The dog on the table incident
I think I better write this out simply as a form of catharsis. A few days ago at the park cafe, I was sitting drinking coffee with the guys when one of their various dogs leapt up onto the table and started licking it. That struck me as very unhygienic – people have to eat off those tables, after all – so I started shouting at the mutt to get it off. Instead of getting the dog off the table, though, one of my cafe friends, who I’d rather not name, turned to me and sternly said ‘No!’ as if I was the one at fault for shouting at the dog. The tone of her voice was that of a teacher telling a young child off, and to be honest it really pissed me off.
In fact it made me quite furious, both at the fact that she didn’t care the dog was on the table, and at the fact she assumed she had the authority to speak to me that way.

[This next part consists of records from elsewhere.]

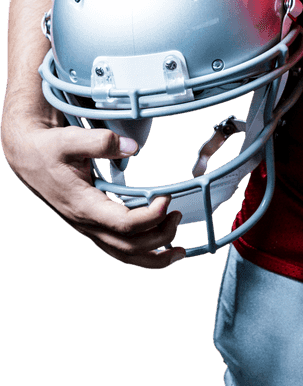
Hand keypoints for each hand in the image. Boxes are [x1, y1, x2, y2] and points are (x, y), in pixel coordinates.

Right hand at [3, 122, 185, 268]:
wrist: (30, 158)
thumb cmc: (49, 150)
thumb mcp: (70, 140)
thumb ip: (100, 142)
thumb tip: (131, 147)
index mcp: (84, 205)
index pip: (122, 223)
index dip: (148, 217)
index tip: (166, 200)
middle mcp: (87, 223)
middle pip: (127, 246)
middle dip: (158, 238)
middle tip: (178, 217)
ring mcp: (89, 228)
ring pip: (123, 255)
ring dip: (153, 256)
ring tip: (179, 250)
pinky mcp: (93, 225)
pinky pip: (118, 249)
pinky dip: (141, 254)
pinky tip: (160, 249)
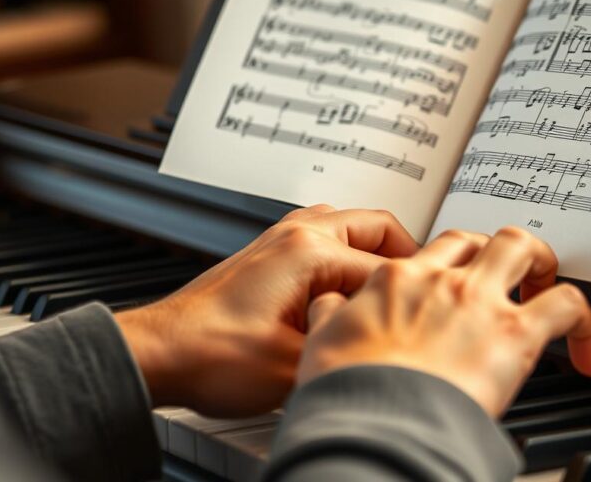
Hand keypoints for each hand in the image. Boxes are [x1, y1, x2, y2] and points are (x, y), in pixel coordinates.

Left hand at [116, 205, 417, 415]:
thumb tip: (387, 345)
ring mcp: (280, 239)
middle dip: (406, 256)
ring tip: (390, 288)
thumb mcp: (296, 365)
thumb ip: (350, 345)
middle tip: (421, 289)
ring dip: (376, 250)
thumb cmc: (210, 356)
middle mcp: (297, 234)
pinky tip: (348, 291)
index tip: (431, 311)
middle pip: (378, 226)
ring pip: (350, 226)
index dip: (413, 293)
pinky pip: (326, 237)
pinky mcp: (268, 254)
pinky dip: (348, 255)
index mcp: (310, 252)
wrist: (159, 355)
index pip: (388, 266)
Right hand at [296, 226, 590, 415]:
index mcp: (395, 280)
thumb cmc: (347, 391)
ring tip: (546, 289)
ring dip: (540, 262)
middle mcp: (441, 279)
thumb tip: (328, 307)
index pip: (431, 254)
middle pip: (478, 238)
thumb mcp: (321, 342)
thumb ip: (329, 318)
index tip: (455, 290)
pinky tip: (587, 354)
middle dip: (496, 252)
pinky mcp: (516, 332)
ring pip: (523, 247)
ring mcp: (480, 300)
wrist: (371, 420)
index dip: (448, 268)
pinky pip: (568, 305)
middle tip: (507, 279)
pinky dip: (586, 324)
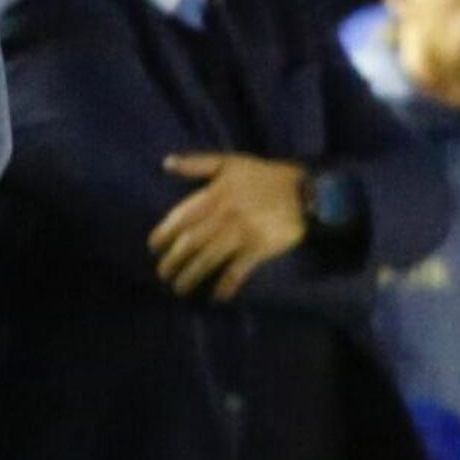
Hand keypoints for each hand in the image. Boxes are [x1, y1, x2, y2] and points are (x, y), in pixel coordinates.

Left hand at [152, 152, 309, 298]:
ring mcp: (242, 234)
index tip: (153, 248)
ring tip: (180, 289)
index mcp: (215, 194)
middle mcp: (224, 215)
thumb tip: (166, 163)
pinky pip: (237, 271)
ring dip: (191, 276)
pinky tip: (217, 297)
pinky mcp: (259, 248)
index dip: (163, 234)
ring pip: (208, 259)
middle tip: (163, 274)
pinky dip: (226, 285)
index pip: (181, 217)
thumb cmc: (265, 177)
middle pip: (190, 242)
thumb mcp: (231, 162)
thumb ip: (197, 163)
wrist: (306, 191)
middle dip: (173, 261)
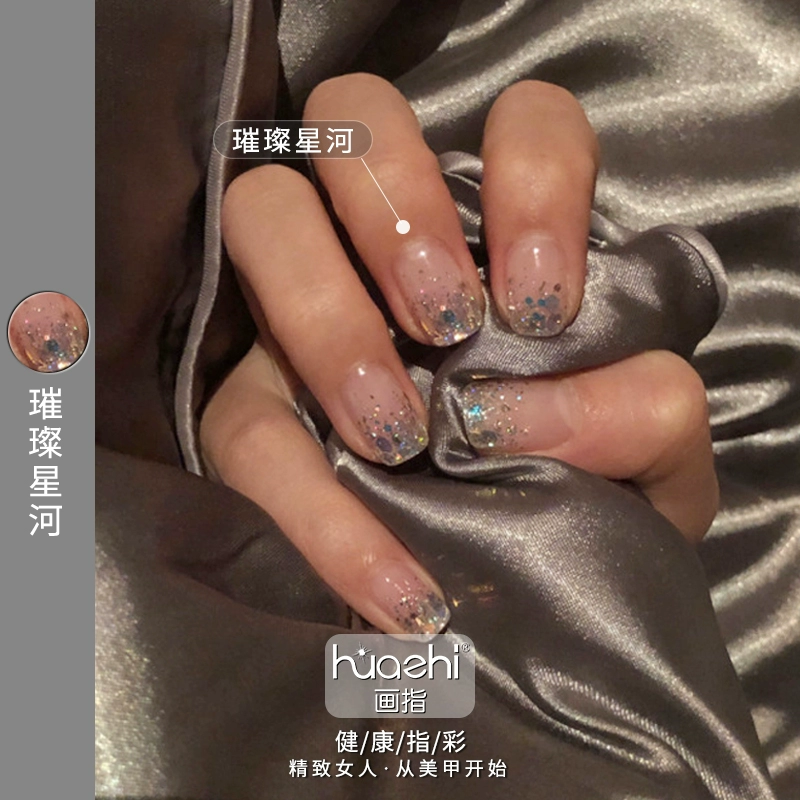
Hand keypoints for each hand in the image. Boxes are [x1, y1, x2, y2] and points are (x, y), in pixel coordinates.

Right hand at [200, 75, 717, 635]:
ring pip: (262, 210)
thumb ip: (642, 416)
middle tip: (446, 328)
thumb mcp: (649, 464)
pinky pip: (240, 426)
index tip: (542, 302)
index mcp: (498, 235)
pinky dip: (313, 505)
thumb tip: (531, 409)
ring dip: (324, 309)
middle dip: (396, 209)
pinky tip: (390, 584)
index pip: (521, 124)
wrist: (516, 596)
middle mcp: (390, 244)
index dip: (530, 178)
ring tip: (394, 428)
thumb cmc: (593, 501)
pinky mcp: (247, 406)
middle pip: (352, 117)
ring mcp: (305, 305)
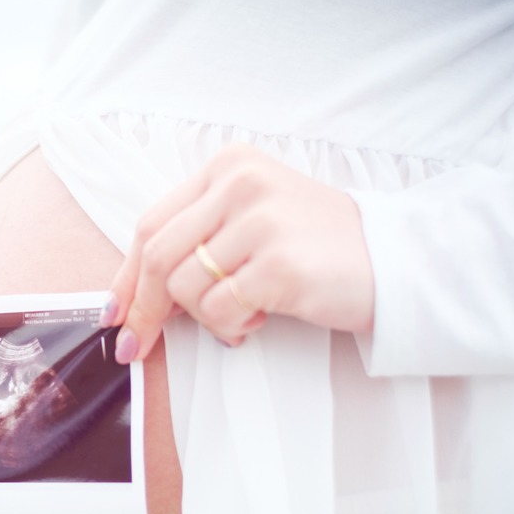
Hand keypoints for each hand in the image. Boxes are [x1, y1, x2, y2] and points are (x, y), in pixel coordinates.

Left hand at [104, 144, 374, 361]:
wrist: (398, 261)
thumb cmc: (318, 249)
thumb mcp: (253, 221)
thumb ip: (199, 239)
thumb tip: (135, 297)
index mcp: (228, 167)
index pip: (153, 223)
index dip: (128, 276)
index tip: (115, 314)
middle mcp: (241, 183)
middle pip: (159, 255)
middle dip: (144, 309)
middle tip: (139, 346)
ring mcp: (262, 221)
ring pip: (185, 287)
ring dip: (205, 319)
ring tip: (243, 315)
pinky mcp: (280, 263)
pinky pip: (218, 311)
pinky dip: (230, 328)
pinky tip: (260, 321)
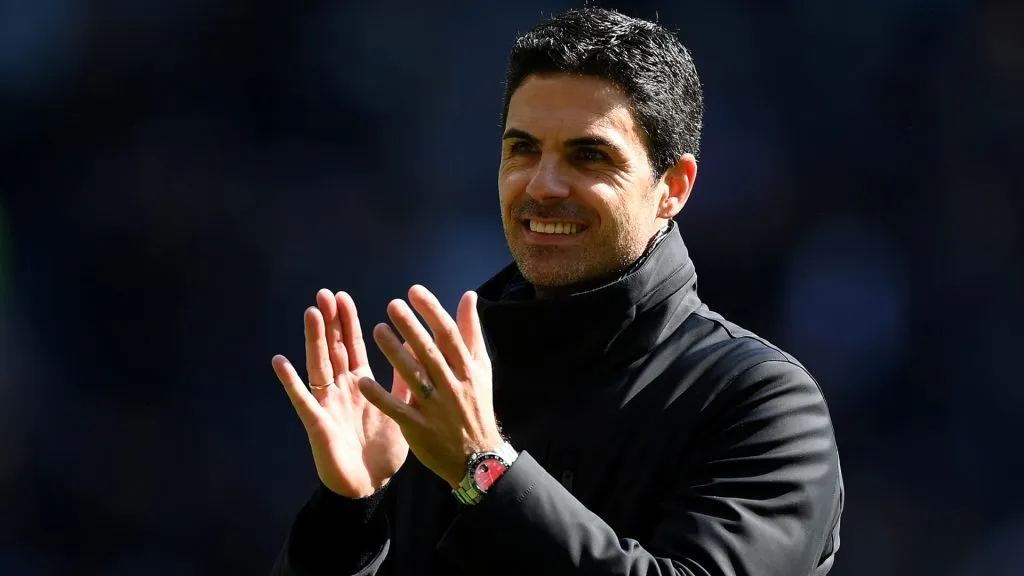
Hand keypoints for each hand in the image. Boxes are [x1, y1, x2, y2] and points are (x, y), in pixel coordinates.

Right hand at [273, 289, 410, 498]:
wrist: (370, 486)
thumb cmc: (383, 450)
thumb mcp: (400, 408)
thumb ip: (403, 379)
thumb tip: (413, 347)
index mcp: (361, 385)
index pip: (352, 346)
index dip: (348, 322)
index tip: (343, 296)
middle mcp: (341, 389)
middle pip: (333, 349)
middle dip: (330, 322)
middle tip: (325, 294)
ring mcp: (327, 404)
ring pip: (319, 365)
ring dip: (314, 340)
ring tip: (311, 313)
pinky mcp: (317, 423)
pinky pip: (302, 399)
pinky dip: (290, 381)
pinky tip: (280, 361)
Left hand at [357, 285, 503, 488]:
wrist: (477, 457)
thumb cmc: (476, 406)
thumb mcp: (480, 368)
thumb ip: (471, 332)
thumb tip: (468, 296)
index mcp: (467, 368)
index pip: (449, 334)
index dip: (432, 311)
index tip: (414, 291)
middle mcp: (452, 385)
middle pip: (430, 352)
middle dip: (412, 327)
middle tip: (392, 305)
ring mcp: (435, 408)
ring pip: (413, 377)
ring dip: (394, 353)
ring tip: (377, 331)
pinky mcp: (419, 428)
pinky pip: (397, 410)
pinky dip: (380, 396)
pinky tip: (363, 381)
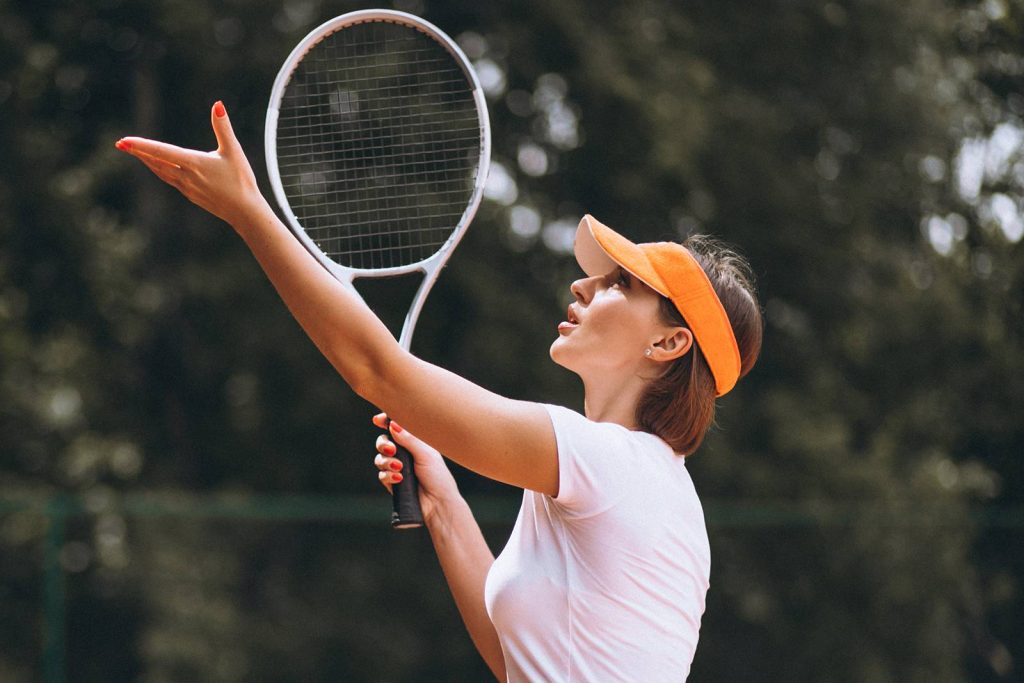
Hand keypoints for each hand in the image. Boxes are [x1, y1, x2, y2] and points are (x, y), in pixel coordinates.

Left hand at [114, 101, 268, 227]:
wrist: (244, 212)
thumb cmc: (241, 181)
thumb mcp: (234, 151)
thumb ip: (223, 127)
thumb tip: (218, 105)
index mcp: (194, 164)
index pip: (161, 152)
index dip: (141, 145)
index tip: (124, 141)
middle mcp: (186, 177)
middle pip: (155, 162)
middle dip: (137, 152)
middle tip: (121, 144)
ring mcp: (187, 188)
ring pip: (160, 172)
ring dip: (147, 162)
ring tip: (136, 154)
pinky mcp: (191, 195)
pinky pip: (170, 180)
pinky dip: (160, 171)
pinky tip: (160, 168)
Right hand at [372, 413, 459, 524]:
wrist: (438, 504)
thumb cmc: (438, 477)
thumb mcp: (426, 454)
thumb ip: (409, 439)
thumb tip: (393, 424)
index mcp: (415, 442)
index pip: (397, 428)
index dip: (385, 422)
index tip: (377, 420)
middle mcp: (405, 453)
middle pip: (383, 442)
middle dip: (383, 444)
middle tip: (391, 449)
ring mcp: (397, 468)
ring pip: (380, 458)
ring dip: (386, 461)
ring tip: (399, 467)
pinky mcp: (392, 482)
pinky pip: (382, 475)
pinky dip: (388, 476)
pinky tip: (400, 479)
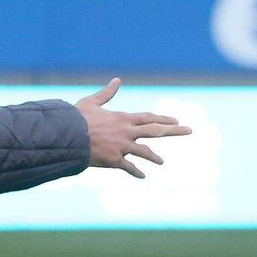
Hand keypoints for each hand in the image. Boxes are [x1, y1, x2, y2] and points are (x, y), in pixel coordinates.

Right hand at [76, 78, 191, 178]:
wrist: (67, 135)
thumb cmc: (77, 118)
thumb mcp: (92, 102)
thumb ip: (107, 93)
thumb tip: (117, 80)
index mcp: (123, 118)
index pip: (149, 118)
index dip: (163, 118)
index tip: (176, 120)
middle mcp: (127, 132)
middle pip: (156, 131)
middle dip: (174, 130)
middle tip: (189, 130)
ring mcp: (122, 147)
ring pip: (144, 152)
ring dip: (154, 157)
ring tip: (162, 162)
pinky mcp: (114, 160)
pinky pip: (129, 168)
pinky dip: (136, 172)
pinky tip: (143, 176)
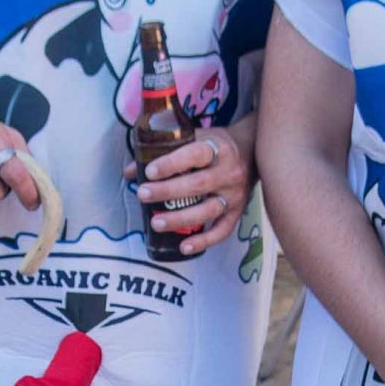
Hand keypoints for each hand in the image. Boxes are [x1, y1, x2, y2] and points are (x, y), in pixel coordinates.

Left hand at [132, 118, 253, 256]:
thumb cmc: (215, 145)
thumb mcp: (193, 138)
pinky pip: (223, 230)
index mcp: (218, 149)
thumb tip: (131, 172)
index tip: (150, 171)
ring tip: (155, 223)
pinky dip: (204, 241)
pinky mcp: (238, 212)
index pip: (195, 155)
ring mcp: (235, 194)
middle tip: (143, 194)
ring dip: (180, 218)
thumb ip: (164, 151)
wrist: (253, 152)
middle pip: (199, 184)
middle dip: (168, 191)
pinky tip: (184, 246)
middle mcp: (230, 172)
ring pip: (208, 210)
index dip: (172, 163)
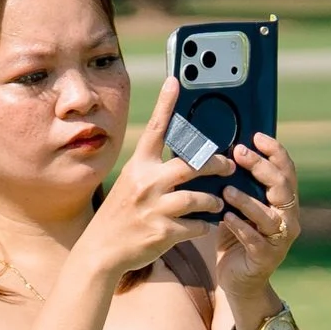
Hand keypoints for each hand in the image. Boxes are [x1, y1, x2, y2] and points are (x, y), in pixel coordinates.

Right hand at [81, 76, 230, 279]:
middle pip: (192, 164)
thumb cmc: (122, 214)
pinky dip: (204, 226)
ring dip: (214, 201)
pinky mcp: (162, 232)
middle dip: (217, 164)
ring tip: (218, 203)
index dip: (166, 103)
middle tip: (229, 166)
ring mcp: (154, 208)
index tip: (175, 80)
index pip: (156, 129)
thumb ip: (154, 169)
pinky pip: (195, 225)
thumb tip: (183, 157)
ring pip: (198, 198)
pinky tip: (205, 226)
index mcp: (139, 166)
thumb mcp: (131, 183)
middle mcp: (146, 183)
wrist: (101, 250)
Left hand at [213, 132, 301, 323]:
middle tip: (238, 153)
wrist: (237, 279)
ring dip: (248, 200)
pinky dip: (241, 227)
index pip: (286, 169)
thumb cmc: (236, 236)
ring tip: (227, 189)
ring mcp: (280, 239)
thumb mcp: (238, 206)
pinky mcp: (267, 257)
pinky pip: (255, 239)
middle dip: (260, 167)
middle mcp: (288, 217)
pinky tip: (225, 218)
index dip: (275, 151)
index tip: (257, 136)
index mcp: (284, 200)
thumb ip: (238, 183)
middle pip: (281, 186)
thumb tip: (218, 151)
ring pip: (268, 214)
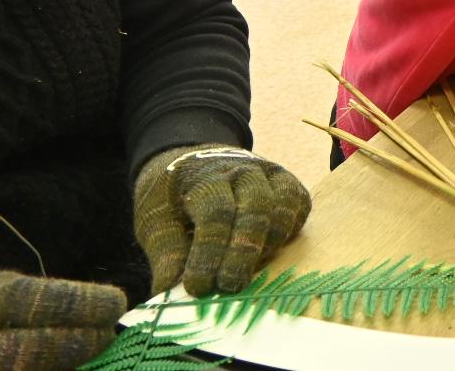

I’m a thirty-five year old man with a master’s degree, not a five year old; and I had a perfect right to object to the dog being allowed to behave like that. Perhaps she didn’t mean to speak to me that way, but it felt like I was being spoken to like a child, and it made my blood boil. I flew into one of my rages. It was just a short, simple ‘No.’ but it felt endowed with an unearned authority which I found infuriating: the past few months have been very hard ones for me for various reasons, and the last thing I need is to be awarded less respect than a fucking dog.
Gratitude
I just got in from a long, fairly chilly walk to Woolwich to find Dom had sent me a link to this video of a 2015 TED talk. By David Steindl, it’s fairly philosophical, but hit a chord with me. The key to being happy, he says, is gratitude; you must appreciate what you have. I know what he means: so far in life I’ve been incredibly lucky. I have good, supportive parents and more friends than I can shake a stick at. I know how much harder my life could have been. Moreover, when one is grateful, Steindl says, one is not jealous or envious. If one focusses on what one has rather than does not have, you are, almost automatically, much happier. While you can watch talks like this and cynically dismiss them as cliche or twee, or fret about slight religious undertones (the speaker never says whom we should we grateful to) I nonetheless feel this is a wise, timely message we can all take a lot from.
When parking, think ‘wheelchair’
I certainly think this is worth popping on here. Believe me, I’ve lost count of the times I’ve had this problem.
A timely funeral
I just saw on the evening news that a funeral has taken place for six unknown Auschwitz victims. ”The remains of five adults and one child were anonymously donated to the Imperial War Museum in 1997.” At the ceremony, the conducting rabbi spoke of the need for vigilance against all forms of racism, antisemitism and intolerance. Those words seem very timely indeed: across the world, all forms of hatred and bigotry are on the rise. I fear we are once again mindlessly wandering down paths we promised to never tread again. As the bigots gain more and more power, the question is, how can we stop history repeating itself.